New School History: The American Race Crisis
In 1964, the New School community was treated to a lecture series featuring a who’s who of civil rights luminaries. Notable figures including Dr. Martin Luther King Jr.; playwright and actor Ossie Davis; James Farmer, national director of the Congress of Racial Equality (CORE); author and screenwriter John O. Killens; and Bayard T. Rustin, deputy director of the March on Washington took part in a special 15-week lecture series called The American Race Crisis. Open to the public as well as students, the lectures covered topics including federally funded housing, job creation, urban renewal, and school desegregation.
How did all these civil rights leaders end up at The New School? It started with the turmoil of the previous year — the 100th anniversary of the Emancipation Proclamation — when many key events in the civil rights struggle took place: the lunch counter sit-ins and boycotts in Alabama, the March on Washington for Jobs and Freedom in August, the bombing of the 16th Street Church in Birmingham that killed four little girls in September.
Daniel S. Anthony, a professor at The New School and the executive director of the Newark Human Rights Commission, was disappointed by the university’s failure to address the significant events unfolding in the United States. He wrote to the dean, William Birenbaum, that he was “somewhat shocked to find so few courses in the 1963 Bulletin relating to the Negro Revolt taking place in America.”
Anthony went on to present an “exciting offer” that would rectify this oversight: the creation of a lecture series exploring these momentous events. He proposed bringing civic leaders, artists, and activists representing a range of viewpoints — from the moderate to the militant — to examine the full spectrum of thought around civil rights issues. Birenbaum welcomed Anthony’s proposal, as it aligned with his attempts to build relationships with the African-American community.

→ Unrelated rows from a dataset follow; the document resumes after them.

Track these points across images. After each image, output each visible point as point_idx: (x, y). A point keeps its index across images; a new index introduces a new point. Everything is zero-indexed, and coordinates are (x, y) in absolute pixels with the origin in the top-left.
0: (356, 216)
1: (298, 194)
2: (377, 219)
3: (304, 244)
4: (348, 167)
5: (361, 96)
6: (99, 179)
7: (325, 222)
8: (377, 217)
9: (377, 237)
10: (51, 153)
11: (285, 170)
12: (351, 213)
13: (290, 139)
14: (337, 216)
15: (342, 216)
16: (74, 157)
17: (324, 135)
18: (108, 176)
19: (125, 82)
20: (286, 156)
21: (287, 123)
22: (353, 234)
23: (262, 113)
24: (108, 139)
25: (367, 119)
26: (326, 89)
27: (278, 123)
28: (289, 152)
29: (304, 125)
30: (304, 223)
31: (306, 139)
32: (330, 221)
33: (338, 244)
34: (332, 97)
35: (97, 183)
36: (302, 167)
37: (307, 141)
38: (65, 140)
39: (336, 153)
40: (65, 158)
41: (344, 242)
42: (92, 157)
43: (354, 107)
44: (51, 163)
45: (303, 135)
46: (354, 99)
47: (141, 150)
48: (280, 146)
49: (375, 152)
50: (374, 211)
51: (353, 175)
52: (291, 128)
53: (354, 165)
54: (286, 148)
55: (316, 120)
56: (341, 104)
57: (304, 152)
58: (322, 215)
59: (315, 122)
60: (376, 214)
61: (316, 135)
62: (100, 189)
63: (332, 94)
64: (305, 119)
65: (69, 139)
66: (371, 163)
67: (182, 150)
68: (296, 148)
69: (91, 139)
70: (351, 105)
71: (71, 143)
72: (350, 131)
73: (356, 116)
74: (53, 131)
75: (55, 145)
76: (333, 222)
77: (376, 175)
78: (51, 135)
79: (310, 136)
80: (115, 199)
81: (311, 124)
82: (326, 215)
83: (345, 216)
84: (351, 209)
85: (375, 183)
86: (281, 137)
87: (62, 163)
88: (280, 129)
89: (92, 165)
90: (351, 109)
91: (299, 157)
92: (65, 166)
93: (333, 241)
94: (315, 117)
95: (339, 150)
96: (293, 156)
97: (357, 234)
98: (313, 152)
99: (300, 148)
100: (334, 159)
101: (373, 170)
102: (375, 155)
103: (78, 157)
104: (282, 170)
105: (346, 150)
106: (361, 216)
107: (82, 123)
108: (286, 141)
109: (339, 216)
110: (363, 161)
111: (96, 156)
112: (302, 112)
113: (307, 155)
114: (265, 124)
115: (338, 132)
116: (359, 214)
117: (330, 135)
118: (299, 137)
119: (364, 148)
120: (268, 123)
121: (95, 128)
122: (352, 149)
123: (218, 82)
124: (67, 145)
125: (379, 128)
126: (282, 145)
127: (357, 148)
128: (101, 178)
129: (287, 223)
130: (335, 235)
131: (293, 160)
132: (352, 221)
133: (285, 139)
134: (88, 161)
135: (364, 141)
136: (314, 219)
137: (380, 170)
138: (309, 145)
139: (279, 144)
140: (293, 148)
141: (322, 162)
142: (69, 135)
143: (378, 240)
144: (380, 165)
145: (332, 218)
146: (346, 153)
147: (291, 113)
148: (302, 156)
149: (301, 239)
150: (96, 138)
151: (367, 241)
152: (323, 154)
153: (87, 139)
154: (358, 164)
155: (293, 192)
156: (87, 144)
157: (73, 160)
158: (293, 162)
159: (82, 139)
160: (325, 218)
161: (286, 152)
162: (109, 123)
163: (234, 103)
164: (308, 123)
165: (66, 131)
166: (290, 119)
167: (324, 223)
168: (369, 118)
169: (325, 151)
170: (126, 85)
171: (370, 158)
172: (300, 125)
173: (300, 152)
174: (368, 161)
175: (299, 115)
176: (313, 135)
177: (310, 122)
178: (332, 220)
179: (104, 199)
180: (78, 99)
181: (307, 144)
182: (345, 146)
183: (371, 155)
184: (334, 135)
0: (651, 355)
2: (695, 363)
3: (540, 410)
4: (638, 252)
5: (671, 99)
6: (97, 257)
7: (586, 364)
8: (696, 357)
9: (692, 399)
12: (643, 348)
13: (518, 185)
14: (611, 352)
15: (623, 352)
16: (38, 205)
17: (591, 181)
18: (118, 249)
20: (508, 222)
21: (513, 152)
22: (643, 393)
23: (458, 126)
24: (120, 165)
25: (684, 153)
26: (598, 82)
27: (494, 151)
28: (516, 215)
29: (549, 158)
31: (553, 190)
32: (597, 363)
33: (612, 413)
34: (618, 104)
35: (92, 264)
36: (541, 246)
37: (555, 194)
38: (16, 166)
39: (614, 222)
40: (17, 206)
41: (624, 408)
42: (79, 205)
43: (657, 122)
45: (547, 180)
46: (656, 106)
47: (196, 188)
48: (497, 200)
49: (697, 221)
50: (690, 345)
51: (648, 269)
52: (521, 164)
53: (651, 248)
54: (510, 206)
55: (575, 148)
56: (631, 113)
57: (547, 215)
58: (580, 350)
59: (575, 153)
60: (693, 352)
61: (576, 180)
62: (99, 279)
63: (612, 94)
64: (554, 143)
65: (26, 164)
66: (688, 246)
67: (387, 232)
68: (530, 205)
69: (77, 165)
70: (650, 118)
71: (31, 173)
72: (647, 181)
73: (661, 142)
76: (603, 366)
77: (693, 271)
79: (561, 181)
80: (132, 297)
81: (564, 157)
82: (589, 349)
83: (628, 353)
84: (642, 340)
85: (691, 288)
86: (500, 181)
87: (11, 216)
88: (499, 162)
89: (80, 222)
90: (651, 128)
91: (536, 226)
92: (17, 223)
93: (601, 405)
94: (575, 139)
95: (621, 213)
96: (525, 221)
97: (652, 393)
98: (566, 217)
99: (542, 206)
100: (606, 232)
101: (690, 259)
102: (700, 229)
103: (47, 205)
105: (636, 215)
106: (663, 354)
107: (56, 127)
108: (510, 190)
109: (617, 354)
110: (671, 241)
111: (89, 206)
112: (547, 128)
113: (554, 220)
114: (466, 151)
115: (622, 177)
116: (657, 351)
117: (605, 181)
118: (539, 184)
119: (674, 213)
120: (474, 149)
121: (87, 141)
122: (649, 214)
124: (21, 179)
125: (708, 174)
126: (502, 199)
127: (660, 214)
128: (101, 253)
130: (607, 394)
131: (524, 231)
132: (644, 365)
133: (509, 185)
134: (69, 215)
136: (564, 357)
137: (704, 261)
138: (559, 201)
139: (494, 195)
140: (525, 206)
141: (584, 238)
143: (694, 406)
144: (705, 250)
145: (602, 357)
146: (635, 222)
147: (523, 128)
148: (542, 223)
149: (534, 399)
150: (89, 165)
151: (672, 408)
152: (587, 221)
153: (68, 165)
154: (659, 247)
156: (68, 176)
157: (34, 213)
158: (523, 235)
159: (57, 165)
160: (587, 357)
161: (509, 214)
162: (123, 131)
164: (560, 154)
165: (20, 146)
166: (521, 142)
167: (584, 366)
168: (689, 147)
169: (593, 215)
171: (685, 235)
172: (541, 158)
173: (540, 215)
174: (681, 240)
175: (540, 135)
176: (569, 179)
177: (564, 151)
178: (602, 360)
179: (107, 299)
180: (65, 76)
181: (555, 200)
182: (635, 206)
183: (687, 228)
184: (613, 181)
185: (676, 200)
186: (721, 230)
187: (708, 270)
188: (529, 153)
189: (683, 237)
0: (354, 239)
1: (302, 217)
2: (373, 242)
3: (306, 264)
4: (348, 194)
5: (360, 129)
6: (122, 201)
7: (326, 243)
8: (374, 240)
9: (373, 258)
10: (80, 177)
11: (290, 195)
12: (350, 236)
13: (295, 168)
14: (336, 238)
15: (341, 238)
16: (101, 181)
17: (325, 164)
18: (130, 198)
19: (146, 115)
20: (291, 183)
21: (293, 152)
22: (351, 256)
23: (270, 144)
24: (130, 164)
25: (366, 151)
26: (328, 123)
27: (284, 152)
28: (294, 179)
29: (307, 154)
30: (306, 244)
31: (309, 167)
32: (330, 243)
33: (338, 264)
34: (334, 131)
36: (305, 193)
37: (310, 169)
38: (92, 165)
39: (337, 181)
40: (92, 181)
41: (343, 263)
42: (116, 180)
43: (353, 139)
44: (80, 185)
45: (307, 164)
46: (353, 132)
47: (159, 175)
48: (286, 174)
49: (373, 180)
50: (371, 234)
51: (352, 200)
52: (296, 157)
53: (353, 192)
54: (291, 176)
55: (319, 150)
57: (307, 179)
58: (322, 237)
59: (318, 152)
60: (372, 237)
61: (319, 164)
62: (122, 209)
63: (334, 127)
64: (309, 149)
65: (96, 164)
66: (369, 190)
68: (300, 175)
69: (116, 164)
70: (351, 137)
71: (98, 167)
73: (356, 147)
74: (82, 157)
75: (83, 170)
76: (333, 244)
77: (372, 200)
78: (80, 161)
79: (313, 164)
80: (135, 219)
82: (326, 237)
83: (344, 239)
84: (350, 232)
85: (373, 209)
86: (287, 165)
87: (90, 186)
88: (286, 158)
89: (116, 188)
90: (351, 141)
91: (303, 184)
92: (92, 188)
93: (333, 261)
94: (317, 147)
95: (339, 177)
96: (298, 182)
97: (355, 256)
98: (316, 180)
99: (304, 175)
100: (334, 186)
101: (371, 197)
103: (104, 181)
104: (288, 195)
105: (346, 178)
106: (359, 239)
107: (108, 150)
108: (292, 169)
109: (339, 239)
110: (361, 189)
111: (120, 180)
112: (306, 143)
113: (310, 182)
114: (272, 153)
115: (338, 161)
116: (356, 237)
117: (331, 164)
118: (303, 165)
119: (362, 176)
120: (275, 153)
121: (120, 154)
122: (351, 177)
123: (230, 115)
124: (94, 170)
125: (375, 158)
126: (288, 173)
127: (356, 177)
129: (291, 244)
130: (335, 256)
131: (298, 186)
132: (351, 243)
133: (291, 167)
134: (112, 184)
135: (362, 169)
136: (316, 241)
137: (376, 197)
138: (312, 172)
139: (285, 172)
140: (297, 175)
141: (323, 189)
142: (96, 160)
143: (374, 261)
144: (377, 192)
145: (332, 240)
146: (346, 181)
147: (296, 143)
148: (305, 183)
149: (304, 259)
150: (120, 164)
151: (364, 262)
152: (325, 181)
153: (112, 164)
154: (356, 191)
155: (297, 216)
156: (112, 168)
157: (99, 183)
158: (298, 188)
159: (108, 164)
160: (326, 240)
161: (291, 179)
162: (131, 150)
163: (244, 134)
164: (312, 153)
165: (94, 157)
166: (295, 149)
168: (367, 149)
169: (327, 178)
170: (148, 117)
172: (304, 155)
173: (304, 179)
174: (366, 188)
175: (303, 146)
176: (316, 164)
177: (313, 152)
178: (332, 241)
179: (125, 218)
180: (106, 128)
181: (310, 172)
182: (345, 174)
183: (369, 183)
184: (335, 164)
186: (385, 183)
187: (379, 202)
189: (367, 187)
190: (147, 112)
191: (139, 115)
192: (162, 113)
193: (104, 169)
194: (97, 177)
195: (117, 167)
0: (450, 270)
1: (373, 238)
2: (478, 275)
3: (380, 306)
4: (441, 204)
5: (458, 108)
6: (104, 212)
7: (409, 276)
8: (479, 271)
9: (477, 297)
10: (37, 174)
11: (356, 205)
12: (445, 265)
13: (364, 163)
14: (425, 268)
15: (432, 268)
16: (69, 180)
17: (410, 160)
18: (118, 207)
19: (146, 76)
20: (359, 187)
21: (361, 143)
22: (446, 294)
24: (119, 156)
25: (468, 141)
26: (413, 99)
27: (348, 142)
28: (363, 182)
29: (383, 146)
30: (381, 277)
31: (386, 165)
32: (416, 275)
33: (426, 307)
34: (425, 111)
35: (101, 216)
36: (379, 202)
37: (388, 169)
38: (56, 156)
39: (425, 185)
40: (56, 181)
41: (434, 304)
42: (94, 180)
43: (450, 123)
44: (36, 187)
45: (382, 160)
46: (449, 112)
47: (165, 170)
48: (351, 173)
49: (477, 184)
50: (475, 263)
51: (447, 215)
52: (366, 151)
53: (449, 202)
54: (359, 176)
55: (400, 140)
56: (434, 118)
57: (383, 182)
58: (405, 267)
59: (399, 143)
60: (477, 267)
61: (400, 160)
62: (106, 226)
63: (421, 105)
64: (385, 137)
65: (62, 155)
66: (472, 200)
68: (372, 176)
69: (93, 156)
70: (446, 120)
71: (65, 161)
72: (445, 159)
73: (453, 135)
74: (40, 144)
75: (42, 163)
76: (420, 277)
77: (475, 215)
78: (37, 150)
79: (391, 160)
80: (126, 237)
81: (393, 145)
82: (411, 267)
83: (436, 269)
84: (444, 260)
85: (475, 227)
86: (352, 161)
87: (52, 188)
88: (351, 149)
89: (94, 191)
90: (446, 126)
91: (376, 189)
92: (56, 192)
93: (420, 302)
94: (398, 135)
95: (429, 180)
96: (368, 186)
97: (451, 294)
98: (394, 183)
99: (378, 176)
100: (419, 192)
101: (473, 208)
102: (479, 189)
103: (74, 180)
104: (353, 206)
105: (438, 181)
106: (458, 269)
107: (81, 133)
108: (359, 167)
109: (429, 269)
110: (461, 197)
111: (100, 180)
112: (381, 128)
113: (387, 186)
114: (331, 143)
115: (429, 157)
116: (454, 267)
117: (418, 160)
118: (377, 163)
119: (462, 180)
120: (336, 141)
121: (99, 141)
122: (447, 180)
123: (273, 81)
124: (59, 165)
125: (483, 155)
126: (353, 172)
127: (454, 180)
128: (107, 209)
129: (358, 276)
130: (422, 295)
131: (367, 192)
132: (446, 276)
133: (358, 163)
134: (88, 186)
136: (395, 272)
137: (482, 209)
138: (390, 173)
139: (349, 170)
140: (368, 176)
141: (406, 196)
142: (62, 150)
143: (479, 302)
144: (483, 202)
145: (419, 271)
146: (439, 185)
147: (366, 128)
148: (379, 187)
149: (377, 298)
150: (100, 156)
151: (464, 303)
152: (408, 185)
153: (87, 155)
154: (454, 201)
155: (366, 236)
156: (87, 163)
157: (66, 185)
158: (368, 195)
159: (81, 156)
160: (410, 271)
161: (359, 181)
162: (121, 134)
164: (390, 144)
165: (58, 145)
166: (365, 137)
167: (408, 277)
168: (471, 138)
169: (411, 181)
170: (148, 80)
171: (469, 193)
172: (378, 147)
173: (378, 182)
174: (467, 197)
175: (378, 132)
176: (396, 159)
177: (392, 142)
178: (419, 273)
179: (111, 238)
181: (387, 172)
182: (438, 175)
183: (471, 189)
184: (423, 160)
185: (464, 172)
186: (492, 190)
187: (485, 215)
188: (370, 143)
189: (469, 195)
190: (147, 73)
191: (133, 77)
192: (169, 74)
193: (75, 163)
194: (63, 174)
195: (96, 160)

The program opened on February 6, 1964, with a lecture by Dr. Martin Luther King Jr. He set the tone for the series, asking “Why did this revolution occur in 1963?” King pointed to a range of causes: the glacial pace of school desegregation, the failure of both political parties to fulfill their promises, and the inspiring example set by the decolonization efforts underway in Africa and Asia. He argued that it was natural that by 1963 Black people “would rise with the resolution and demand a share of governing power, and living conditions measured by American standards rather than by the standards of colonial impoverishment.”
The lecture series could not have been more timely: Just three days before King’s speech, 460,000 Black and Puerto Rican students participated in a one-day boycott targeting the separate and unequal conditions prevailing in the public schools. That protest, one of the largest of the civil rights movement, was led by Brooklyn minister Milton Galamison and organized by Bayard Rustin; both men would participate in the lecture series.
Today the New School Archives and Special Collections maintains a collection of materials from the series, including posters, letters, transcripts, and announcements of the lectures, as well as recordings of the talks. Now anyone with an Internet connection can relive lectures by Dr. King and other prominent figures addressing a pivotal moment in U.S. history.